Could you turn the lines from the start of the entries through the line containing "Alkol sonrası rahatsızlanan", both included, into a numbered list with blank lines left out?
[[ Records for this task open ]]
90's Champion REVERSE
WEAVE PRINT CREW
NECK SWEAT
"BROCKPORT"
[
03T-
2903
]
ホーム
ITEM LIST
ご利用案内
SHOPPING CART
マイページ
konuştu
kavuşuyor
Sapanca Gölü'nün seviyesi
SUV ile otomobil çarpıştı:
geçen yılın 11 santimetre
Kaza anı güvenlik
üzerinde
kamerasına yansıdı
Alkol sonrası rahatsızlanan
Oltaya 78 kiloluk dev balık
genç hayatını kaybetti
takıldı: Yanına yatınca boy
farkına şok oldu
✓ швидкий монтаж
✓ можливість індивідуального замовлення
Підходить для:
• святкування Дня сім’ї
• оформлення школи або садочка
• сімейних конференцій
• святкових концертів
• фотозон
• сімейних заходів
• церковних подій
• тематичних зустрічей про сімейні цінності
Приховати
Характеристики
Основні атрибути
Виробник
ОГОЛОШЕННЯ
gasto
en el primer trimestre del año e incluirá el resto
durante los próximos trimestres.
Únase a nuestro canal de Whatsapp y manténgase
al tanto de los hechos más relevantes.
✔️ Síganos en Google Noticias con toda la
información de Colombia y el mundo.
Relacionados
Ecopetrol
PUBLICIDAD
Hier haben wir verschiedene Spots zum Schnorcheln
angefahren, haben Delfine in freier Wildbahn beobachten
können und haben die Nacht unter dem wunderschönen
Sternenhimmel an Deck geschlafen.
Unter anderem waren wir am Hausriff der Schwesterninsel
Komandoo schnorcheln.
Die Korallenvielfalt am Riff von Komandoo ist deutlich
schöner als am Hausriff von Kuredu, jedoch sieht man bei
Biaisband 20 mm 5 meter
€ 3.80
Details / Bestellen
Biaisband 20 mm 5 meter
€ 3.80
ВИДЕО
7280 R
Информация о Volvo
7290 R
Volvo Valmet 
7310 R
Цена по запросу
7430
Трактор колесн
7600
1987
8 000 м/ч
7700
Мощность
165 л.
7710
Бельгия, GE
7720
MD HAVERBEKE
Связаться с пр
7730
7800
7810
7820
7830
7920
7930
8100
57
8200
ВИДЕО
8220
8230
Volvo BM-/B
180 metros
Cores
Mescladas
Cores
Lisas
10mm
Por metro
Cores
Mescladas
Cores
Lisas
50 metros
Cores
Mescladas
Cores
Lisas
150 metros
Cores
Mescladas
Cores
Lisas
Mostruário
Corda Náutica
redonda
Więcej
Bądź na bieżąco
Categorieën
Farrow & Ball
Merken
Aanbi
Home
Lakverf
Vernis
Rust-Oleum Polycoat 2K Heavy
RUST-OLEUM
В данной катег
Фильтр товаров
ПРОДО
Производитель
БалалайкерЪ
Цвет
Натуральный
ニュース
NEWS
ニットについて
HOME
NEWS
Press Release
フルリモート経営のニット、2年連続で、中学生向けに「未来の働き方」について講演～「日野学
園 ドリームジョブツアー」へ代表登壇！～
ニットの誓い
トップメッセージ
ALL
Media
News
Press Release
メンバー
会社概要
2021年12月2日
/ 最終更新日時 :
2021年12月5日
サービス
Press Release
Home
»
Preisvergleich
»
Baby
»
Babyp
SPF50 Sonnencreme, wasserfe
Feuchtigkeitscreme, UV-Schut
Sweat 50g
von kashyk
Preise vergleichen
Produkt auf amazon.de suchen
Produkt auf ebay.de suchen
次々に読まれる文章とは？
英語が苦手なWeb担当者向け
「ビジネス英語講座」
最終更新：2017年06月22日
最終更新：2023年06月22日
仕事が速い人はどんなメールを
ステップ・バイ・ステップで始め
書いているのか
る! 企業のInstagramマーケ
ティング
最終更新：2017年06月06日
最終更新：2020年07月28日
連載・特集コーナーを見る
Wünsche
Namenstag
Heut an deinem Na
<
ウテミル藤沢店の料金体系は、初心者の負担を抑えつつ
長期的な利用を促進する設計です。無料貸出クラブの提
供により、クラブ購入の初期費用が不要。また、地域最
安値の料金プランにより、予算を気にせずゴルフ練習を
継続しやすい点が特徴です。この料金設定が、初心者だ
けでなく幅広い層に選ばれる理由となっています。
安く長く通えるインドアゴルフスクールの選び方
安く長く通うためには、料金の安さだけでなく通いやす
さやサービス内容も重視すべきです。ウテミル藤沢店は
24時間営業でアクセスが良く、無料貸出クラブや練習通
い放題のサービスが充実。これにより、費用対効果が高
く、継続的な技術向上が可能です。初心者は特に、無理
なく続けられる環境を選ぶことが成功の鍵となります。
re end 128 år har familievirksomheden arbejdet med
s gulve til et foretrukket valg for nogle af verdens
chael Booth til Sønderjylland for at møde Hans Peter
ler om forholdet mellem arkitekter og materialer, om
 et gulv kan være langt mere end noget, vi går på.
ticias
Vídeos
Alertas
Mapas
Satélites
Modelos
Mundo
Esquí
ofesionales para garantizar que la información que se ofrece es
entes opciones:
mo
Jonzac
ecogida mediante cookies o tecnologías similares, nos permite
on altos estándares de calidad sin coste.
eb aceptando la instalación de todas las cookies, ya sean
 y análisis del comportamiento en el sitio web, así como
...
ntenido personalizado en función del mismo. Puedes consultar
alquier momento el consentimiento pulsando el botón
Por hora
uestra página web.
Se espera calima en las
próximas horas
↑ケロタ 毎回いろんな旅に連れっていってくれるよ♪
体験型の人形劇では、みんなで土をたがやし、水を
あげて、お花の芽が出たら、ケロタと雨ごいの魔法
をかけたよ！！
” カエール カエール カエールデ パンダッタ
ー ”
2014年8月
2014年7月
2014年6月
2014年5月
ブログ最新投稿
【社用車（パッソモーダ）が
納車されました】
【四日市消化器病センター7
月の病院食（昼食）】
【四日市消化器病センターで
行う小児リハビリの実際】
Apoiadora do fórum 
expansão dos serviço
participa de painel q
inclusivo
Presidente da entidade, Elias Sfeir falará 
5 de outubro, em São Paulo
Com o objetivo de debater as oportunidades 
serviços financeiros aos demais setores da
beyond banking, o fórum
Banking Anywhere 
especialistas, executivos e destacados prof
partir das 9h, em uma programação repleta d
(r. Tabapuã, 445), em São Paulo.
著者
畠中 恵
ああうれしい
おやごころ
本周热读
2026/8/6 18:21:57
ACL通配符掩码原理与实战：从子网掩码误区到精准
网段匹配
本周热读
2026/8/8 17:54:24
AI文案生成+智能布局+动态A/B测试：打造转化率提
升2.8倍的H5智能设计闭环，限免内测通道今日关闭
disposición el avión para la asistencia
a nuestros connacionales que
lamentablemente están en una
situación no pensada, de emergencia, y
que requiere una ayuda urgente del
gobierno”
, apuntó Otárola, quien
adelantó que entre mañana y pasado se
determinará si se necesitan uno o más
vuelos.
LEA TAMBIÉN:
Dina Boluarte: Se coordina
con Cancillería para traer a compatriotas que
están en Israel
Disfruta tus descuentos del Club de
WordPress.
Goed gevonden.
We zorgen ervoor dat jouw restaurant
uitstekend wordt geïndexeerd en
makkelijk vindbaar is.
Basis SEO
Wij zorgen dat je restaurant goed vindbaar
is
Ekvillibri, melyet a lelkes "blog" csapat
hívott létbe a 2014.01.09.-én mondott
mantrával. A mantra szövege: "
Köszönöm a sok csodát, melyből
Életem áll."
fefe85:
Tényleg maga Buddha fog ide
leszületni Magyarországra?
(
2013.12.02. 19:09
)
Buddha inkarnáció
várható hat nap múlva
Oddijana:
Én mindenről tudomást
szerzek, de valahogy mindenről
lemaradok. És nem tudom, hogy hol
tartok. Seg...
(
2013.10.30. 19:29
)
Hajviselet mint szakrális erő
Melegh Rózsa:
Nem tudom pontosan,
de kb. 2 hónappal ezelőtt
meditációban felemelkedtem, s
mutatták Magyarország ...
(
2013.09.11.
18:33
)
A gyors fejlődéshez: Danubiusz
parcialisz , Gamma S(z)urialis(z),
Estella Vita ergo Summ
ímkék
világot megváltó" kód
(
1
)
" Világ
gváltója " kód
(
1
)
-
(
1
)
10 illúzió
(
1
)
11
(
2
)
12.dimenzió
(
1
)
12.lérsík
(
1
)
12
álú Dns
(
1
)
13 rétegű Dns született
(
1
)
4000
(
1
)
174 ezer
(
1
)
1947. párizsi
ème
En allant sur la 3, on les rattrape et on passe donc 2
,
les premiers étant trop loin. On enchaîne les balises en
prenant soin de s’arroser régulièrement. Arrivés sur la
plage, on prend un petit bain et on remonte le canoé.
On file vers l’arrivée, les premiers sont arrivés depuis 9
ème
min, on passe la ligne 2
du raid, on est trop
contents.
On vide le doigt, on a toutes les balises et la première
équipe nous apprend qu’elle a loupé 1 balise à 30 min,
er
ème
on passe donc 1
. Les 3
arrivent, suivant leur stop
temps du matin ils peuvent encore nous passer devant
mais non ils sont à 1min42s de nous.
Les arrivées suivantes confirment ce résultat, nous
[[ Records for this task closed ]]
◆ Reply:
1. 90's Champion REVERSE
2. WEAVE PRINT CREW
3. NECK SWEAT
4. "BROCKPORT"
5. [
6. 03T-
7. 2903
8. ]
9. ホーム
10. ITEM LIST
11. ご利用案内
12. SHOPPING CART
13. マイページ
14. konuştu
15. kavuşuyor
16. Sapanca Gölü'nün seviyesi
17. SUV ile otomobil çarpıştı:
18. geçen yılın 11 santimetre
19. Kaza anı güvenlik
20. üzerinde
21. kamerasına yansıdı
22. Alkol sonrası rahatsızlanan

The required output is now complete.